**Vorliegender Text:**

----

Russland Neue Anklage gegen Kremlkritiker Chodorkowski
Moskau - Die Staatsanwaltschaft habe am Montag eine neue Klageschrift gegen den inhaftierten Ex-Chef des Energiekonzerns Yukos vorgelegt, sagte sein Anwalt Juri Schmidt der Nachrichtenagentur AFP. Sie beinhalte "die gleiche Sammlung absurder und unbewiesener Behauptungen über den angeblichen Diebstahl des gesamten Öls, das Yukos innerhalb von sechs Jahren gefördert hat". Ein früherer Mithäftling von Chodorkowski räumte unterdessen ein, im Oktober mit einer Falschaussage dessen vorzeitige Haftentlassung verhindert zu haben.
Mit der neuen Anklage wolle die Staatsanwaltschaft Chodorkowskis Haft in die Länge ziehen, um "neue Anweisungen zu erhalten und die Bestätigung der Unterstützung der Machthabenden", kritisierte sein Anwalt. Auch nach stundenlanger Lektüre der 145 Seiten langen Anklageschrift habe er keine neuen Fakten darin gefunden.

----

**Vorliegende Einträge:**
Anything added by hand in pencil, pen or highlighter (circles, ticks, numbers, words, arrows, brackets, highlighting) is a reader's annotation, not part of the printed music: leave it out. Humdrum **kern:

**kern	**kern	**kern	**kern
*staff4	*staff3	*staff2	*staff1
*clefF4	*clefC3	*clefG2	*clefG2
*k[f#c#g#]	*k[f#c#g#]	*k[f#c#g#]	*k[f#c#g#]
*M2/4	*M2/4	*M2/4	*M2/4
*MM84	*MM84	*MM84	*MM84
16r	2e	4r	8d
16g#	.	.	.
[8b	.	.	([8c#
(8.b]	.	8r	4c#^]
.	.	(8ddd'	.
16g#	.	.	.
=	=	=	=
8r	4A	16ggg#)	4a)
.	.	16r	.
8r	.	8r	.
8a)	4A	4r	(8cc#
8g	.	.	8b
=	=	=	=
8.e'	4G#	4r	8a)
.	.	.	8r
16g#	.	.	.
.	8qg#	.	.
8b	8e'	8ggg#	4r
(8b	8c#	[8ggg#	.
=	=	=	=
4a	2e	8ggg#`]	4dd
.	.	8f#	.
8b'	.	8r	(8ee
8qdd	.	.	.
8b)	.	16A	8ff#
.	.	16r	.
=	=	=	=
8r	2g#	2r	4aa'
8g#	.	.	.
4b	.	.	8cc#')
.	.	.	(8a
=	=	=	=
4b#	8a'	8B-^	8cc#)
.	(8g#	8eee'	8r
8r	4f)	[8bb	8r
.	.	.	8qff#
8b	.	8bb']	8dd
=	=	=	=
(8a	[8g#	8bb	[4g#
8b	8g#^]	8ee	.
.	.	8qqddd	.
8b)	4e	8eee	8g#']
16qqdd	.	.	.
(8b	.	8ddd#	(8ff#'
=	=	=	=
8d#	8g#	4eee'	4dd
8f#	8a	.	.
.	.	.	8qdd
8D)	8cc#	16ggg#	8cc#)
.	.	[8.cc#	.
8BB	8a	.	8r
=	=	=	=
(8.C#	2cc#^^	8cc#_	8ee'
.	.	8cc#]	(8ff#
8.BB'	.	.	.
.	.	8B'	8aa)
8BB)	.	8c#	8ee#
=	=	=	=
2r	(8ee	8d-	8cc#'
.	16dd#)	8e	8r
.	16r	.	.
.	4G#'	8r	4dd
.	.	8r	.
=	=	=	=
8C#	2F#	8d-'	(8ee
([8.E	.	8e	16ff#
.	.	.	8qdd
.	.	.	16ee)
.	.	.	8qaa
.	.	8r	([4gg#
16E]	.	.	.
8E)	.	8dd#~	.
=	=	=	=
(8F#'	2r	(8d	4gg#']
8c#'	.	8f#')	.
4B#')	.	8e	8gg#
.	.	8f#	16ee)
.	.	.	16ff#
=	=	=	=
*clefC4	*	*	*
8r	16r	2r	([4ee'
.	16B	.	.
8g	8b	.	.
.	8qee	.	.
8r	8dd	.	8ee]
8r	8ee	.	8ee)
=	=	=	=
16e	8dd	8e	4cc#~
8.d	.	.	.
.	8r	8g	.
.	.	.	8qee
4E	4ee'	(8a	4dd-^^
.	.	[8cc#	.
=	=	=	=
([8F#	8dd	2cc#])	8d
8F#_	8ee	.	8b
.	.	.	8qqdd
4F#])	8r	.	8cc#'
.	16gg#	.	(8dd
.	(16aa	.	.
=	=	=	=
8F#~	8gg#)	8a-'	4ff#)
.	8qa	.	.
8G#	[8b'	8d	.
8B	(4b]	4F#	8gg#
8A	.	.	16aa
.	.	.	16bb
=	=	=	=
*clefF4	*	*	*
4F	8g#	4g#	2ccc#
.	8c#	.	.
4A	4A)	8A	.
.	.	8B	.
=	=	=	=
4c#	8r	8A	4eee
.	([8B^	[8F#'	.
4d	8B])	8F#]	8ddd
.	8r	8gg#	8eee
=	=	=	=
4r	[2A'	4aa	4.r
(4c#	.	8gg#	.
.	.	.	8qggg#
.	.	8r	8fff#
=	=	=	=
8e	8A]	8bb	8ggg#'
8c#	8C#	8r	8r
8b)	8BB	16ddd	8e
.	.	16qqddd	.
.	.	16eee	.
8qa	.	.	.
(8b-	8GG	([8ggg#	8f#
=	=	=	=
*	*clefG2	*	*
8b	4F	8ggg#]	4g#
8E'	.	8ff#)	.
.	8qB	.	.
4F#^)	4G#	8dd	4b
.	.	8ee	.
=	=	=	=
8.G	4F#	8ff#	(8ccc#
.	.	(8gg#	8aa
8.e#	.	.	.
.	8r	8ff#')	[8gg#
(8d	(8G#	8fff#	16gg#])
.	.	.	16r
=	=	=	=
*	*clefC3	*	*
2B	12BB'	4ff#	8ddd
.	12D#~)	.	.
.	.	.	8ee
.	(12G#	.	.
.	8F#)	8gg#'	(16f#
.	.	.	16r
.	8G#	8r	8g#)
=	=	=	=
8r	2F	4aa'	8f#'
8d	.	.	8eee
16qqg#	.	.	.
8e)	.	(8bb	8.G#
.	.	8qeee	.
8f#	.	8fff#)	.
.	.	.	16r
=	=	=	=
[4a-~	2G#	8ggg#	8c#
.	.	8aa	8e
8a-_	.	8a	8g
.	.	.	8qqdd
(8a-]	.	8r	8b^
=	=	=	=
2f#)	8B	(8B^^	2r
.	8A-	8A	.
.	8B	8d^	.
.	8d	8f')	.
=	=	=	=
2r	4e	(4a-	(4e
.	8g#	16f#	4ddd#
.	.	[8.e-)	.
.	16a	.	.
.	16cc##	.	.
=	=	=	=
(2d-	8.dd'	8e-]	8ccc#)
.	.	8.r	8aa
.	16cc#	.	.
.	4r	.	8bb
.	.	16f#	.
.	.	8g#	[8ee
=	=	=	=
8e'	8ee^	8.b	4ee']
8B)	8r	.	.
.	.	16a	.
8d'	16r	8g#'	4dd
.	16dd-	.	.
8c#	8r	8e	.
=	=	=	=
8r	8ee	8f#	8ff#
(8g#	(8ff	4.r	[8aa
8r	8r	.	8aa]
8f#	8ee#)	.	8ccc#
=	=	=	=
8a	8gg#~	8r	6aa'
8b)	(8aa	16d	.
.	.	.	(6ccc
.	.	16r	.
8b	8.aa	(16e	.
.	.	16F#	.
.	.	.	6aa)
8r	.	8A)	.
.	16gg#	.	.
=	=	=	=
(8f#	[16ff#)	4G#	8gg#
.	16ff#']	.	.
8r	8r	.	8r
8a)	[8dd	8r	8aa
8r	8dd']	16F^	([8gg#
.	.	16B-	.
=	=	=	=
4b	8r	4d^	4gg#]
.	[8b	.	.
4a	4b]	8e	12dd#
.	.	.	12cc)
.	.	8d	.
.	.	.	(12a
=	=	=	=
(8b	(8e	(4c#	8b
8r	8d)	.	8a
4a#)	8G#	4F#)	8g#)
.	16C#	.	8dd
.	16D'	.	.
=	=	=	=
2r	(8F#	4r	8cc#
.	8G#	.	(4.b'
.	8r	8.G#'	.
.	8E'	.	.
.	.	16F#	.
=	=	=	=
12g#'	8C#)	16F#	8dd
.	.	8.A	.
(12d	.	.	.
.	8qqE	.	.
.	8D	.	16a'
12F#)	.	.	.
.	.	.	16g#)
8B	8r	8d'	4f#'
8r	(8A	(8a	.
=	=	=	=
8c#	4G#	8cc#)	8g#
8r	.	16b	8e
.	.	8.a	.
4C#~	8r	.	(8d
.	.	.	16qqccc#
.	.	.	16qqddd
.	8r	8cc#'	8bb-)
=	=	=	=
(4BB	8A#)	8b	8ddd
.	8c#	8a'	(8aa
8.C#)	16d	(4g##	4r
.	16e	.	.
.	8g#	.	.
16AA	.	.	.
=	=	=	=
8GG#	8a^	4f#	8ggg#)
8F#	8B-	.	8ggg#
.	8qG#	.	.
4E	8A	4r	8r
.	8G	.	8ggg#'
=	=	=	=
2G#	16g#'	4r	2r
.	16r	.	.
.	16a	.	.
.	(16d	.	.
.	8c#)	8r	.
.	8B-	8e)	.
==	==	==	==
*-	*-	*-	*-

----

**Aufgabenstellung:** Schreibe den Abschnitt des Textes über die neue Anklage gegen Chodorkowski, der mit den Worten „Russland Neue Anklage“ beginnt und mit „verhindert zu haben.“ endet, neu und ersetze darin „Nachrichtenagentur“ durch „Presseagentur“.

**Schriftliche Lösung:**
Russland Neue Anklage gegen Kremlkritiker Chodorkowski
Moskau - Die Staatsanwaltschaft habe am Montag eine neue Klageschrift gegen den inhaftierten Ex-Chef des Energiekonzerns Yukos vorgelegt, sagte sein Anwalt Juri Schmidt der Presseagentur AFP. Sie beinhalte "die gleiche Sammlung absurder und unbewiesener Behauptungen über den angeblichen Diebstahl des gesamten Öls, das Yukos innerhalb von sechs Jahren gefördert hat". Ein früherer Mithäftling von Chodorkowski räumte unterdessen ein, im Oktober mit einer Falschaussage dessen vorzeitige Haftentlassung verhindert zu haben.